§ Исходный фрагмент
****************************************

Прежде всего, он порывает с общей официальной традицией русской публицистики и отказывается от наследия 70‑х годов. И в то же время ведь Розанов человек остро литературный, в своих трех книгах он упоминает сто двадцать три писателя, но его все время тянет к младшим, к неизвестным, к Рцы, к Шперку, к Говорухе-Отроку. Он говорит даже, что слава его интересует главным образом как возможность прославить их.
Сравнительно с «Рцы» и Шперком как обширно развернулась моя литературная деятельность. Сколько уже издано книг.
Но за всю мою жизнь никакие печатные отзывы, никакие дифирамбы (в той же печати) не дали мне этой спокойной хорошей гордости, как дружба и (я это чувствовал) <уважение> (от Шперка – и любовь) этих трех людей.
Но какова судьба литературы, отчего же они так не знамениты, отвергнуты, забыты? Шперк, точно предчувствуя свою судьбу, говаривал: «Вы читали (кажется) Грубера? Нет? Ужасно люблю отыскать что-нибудь его. Меня вообще манят писатели безвестные, оставшиеся незамеченными. Что были за люди? И так радуешься, встретив у них необычайную и преждевременную мысль». Как это просто, глубоко и правдиво.

****************************************

§ Входные данные
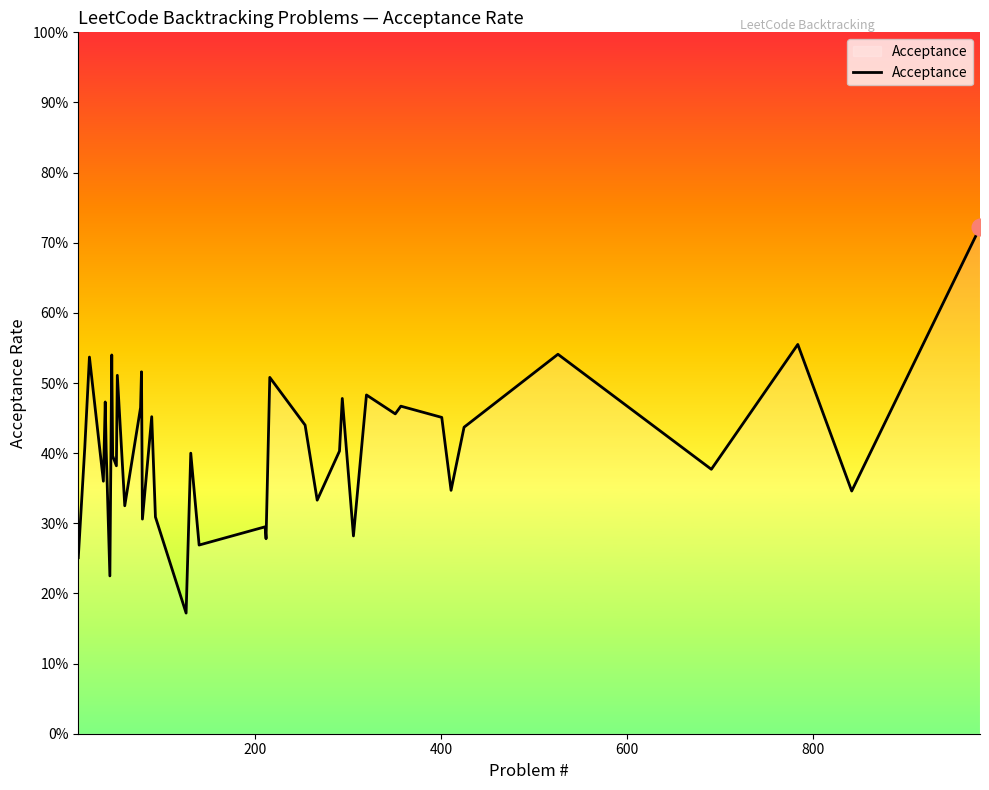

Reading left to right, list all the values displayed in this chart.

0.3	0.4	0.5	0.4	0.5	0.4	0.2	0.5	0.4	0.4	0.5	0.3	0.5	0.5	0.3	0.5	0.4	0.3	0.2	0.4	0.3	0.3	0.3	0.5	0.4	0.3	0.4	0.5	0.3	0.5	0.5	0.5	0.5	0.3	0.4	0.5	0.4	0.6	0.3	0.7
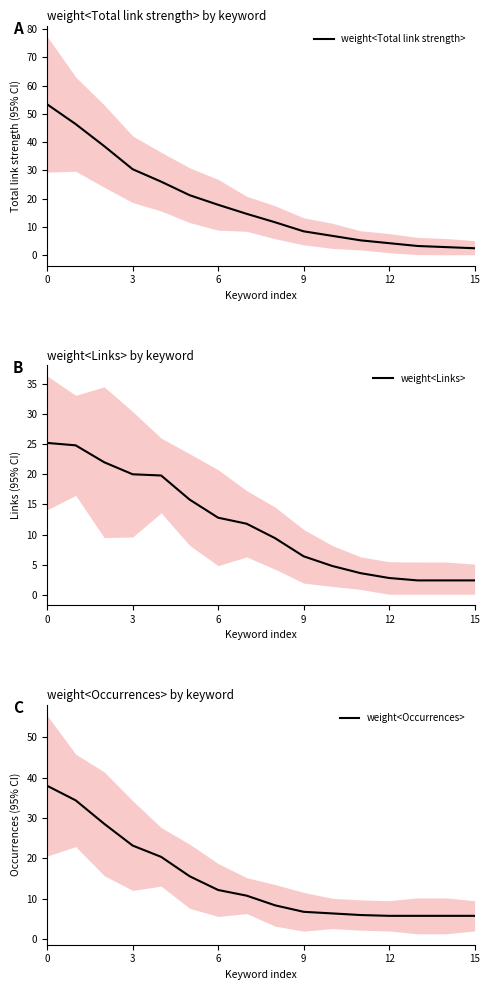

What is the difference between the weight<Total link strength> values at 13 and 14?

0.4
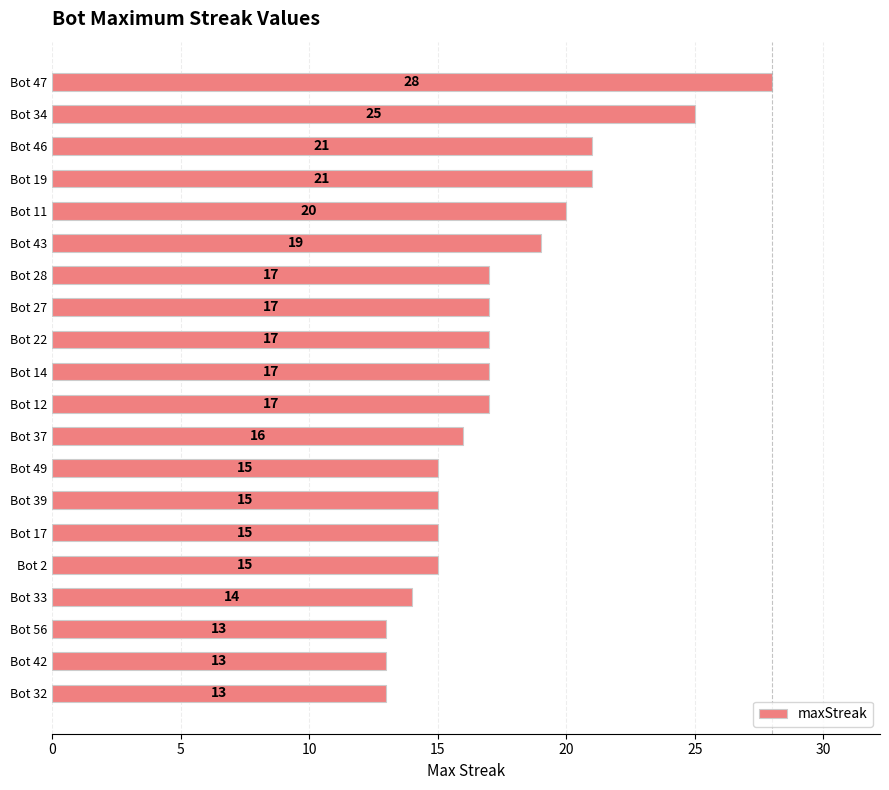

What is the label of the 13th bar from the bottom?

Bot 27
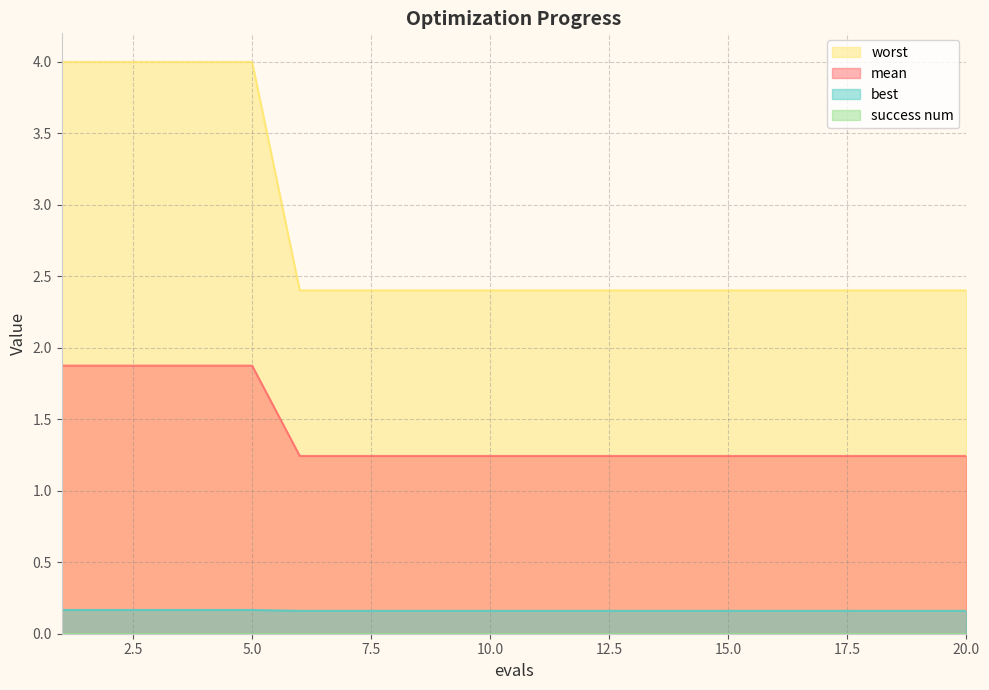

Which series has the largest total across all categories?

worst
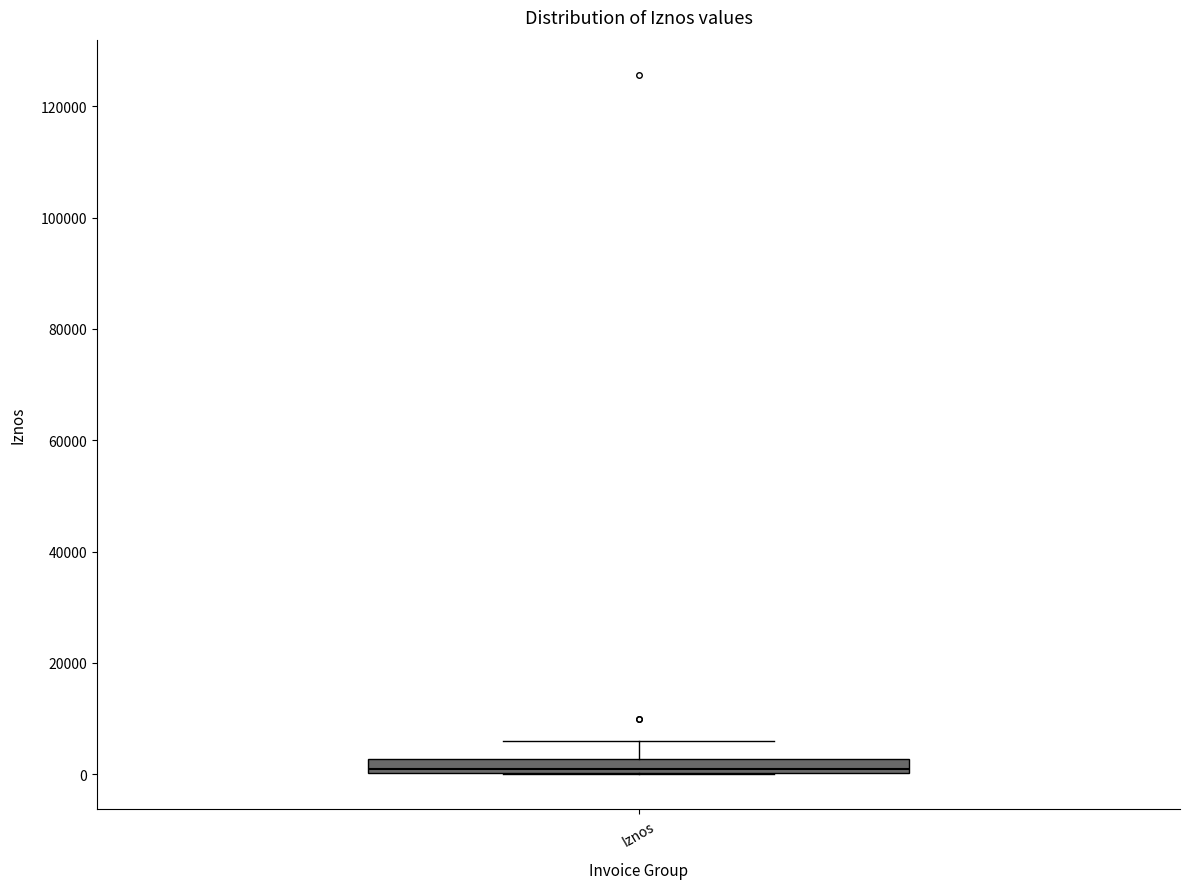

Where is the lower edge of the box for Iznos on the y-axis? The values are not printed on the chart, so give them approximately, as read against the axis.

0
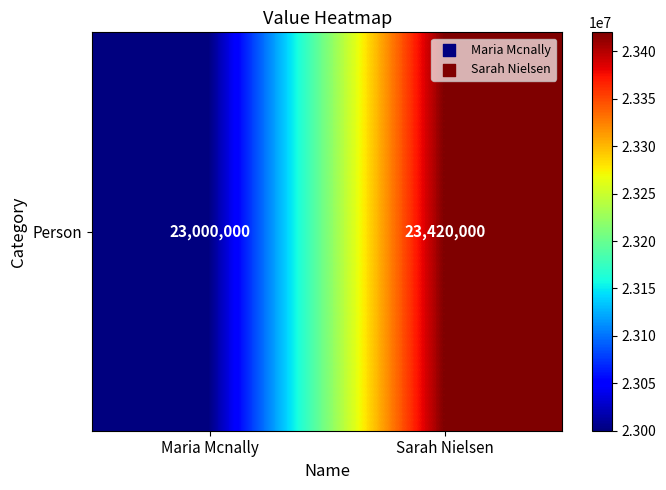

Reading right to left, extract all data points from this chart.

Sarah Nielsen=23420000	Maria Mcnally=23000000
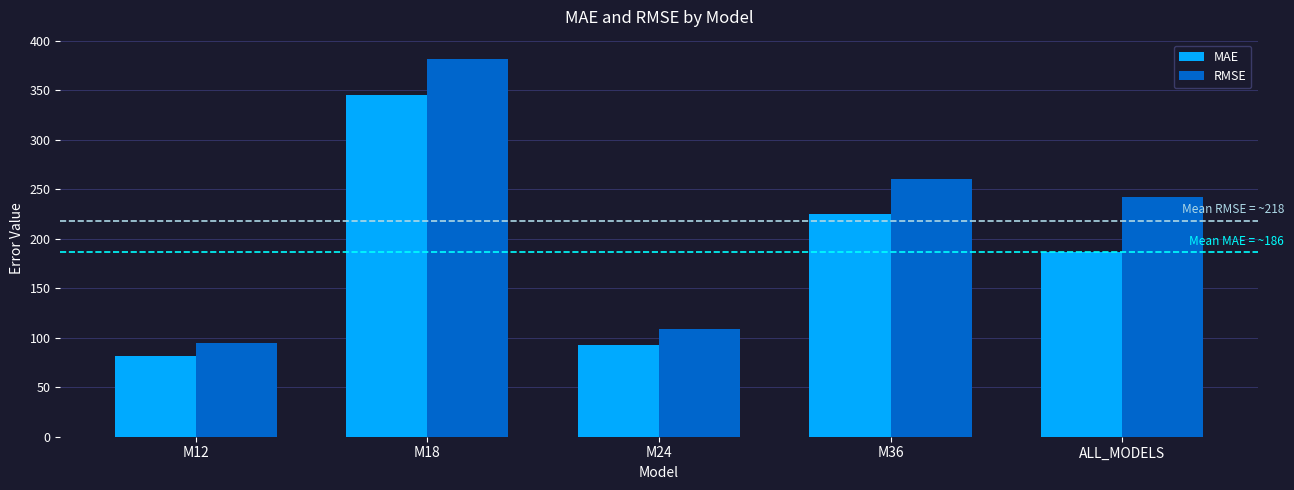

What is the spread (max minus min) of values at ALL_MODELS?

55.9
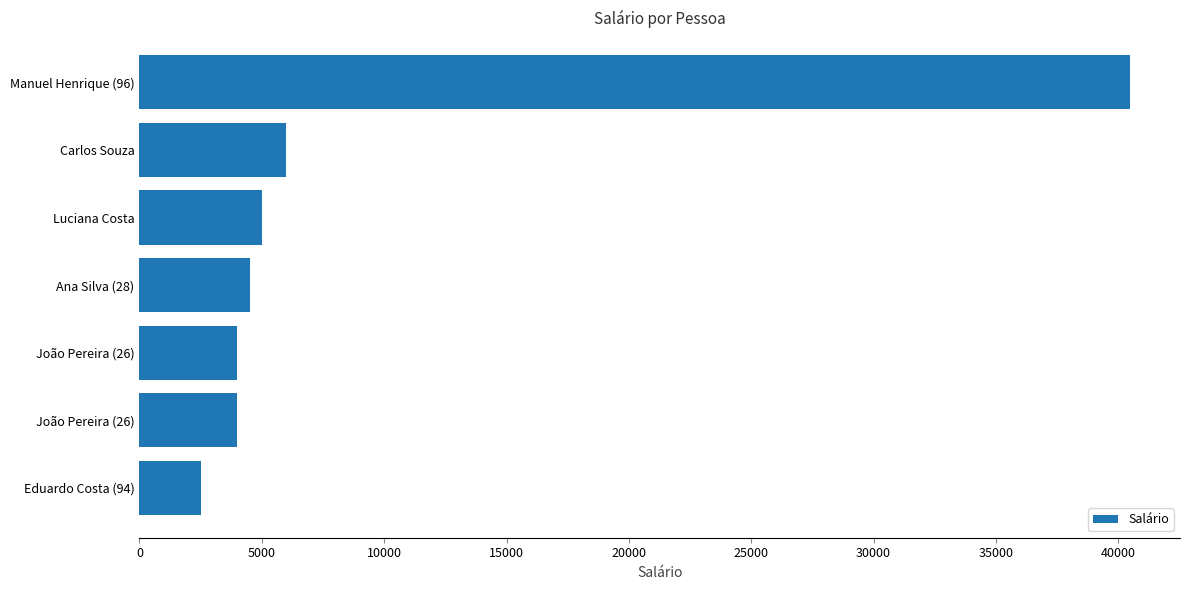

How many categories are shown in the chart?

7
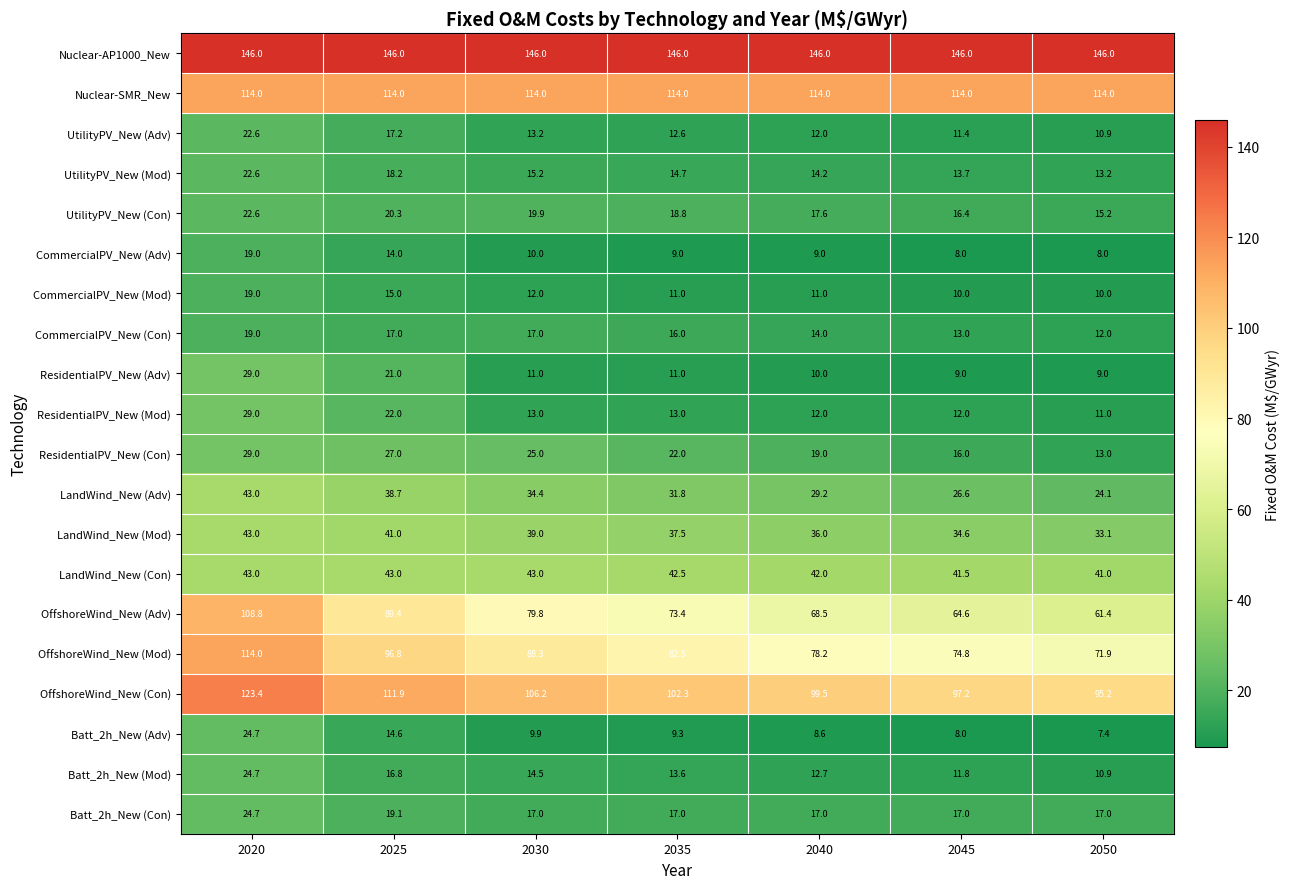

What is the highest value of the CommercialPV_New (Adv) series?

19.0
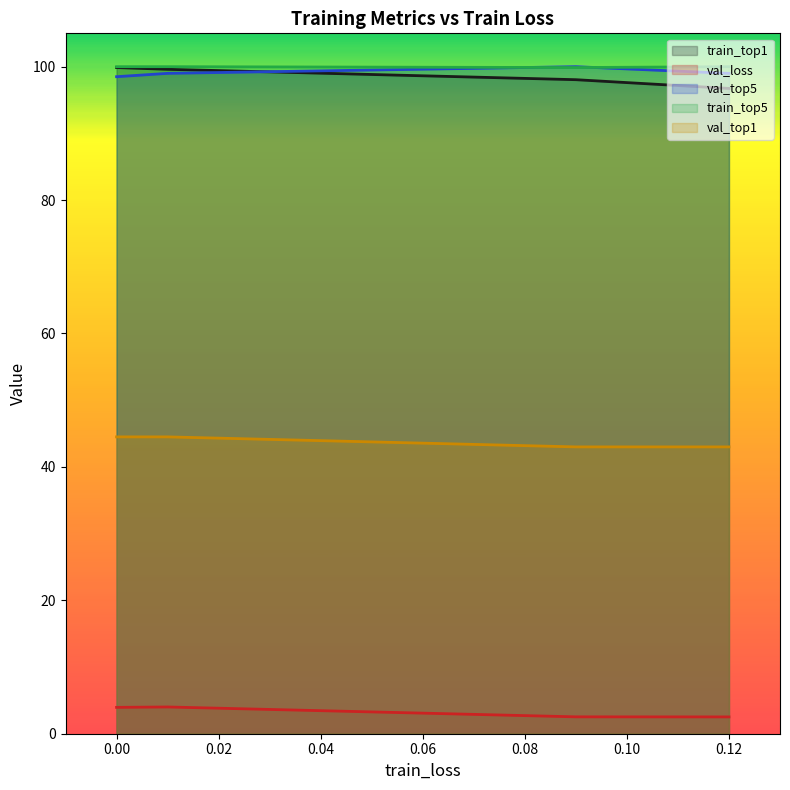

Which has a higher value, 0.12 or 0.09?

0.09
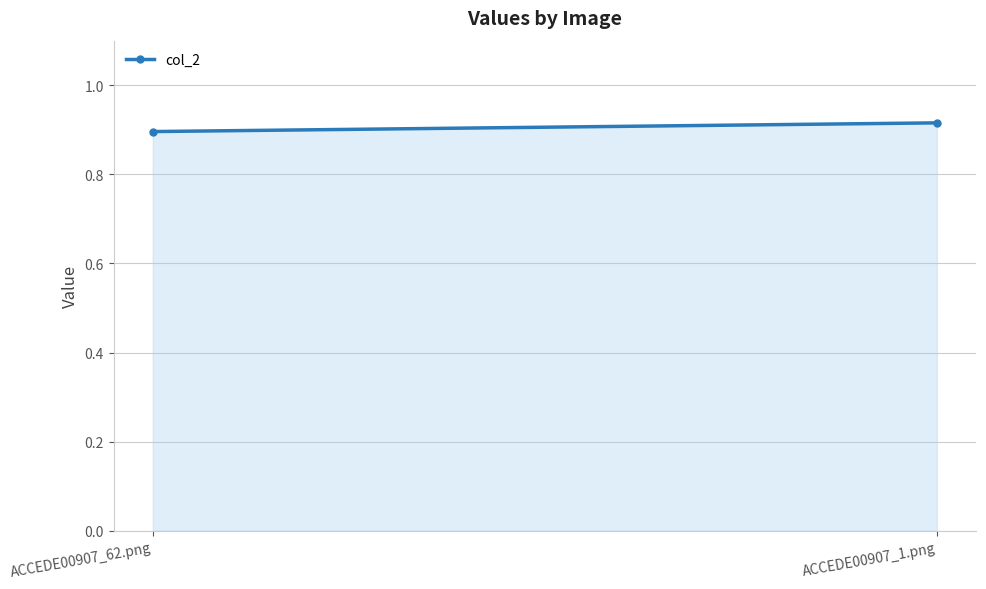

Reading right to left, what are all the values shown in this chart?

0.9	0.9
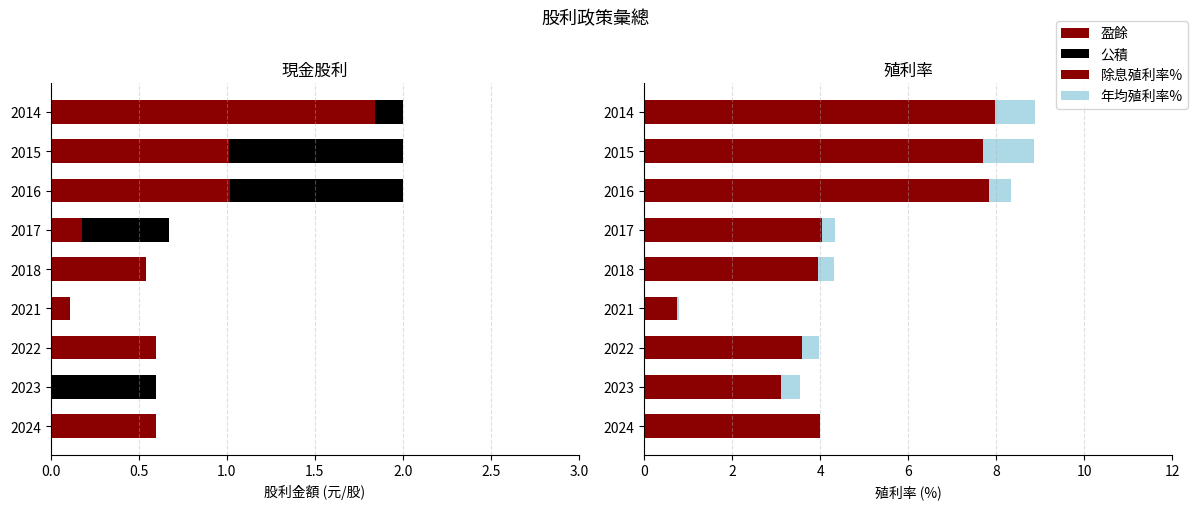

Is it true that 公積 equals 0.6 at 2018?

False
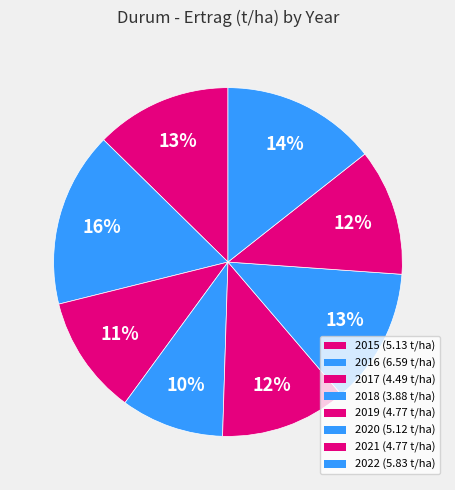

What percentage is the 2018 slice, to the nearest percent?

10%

****************************************

§ Задания для выполнения
- a) Сколько писателей, согласно исходному фрагменту о Розанове, Розанов упоминает в своих трех книгах?
- b) Продолжите исходный фрагмент о Розанове, начав сразу после его последнего предложения.
Записи для работы не понадобятся.

§ Ответы по пунктам
- a) Сто двадцать три писателя.

- b)
С этой младшей линией у него были несомненные связи, само название книг «Опавшие листья» напоминает «Листопад» Рцы.
Розанов был Пушкиным этой линии. Его школа была сзади его, как у Пушкина (мнение Стасова и самого Розанова).
Связь с Пушкиным последующей литературы вообще проблематична. В Пушкине есть одна, малозамеченная черта, по структуре своего духа он обращен к прошлому, а не будущему. Великая гармония его сердца и какая-то опытность ума, ясная уже в очень ранних созданиях, вытекает из того, что он существенно заканчивает в себе огромное умственное и вообще духовное движение от Петра и до себя…
Страхов в прекрасных «Заметках о Пушкине» анализом фактуры его стиха доказывает, что у него вообще не было «новых форм», и относит это к его скромности и «смирению», нежеланию быть оригинальным по форме.
Пушкин строил заново. У нас еще не было необходимости разрушить канон, не было даже канона, достаточно крепкого для разрушения, что доказывается тем, что хорошо известно: в его время в России и во время непосредственно предшествующее Стерн не был воспринят со стороны усложнения сюжетного строения и игры на его разрушении, и Карамзин «подражал» Стерну произведениями, построенными младенчески просто. Стерн был воспринят в России только тематически, в то время как Германия восприняла в своем романтизме принципы его композиции, то есть срифмовала с ним то, что должно было явиться в ней самостоятельно.
Розанов родился как канонизатор младшей линии в то время, когда старшая была еще могуча, он – восстанье.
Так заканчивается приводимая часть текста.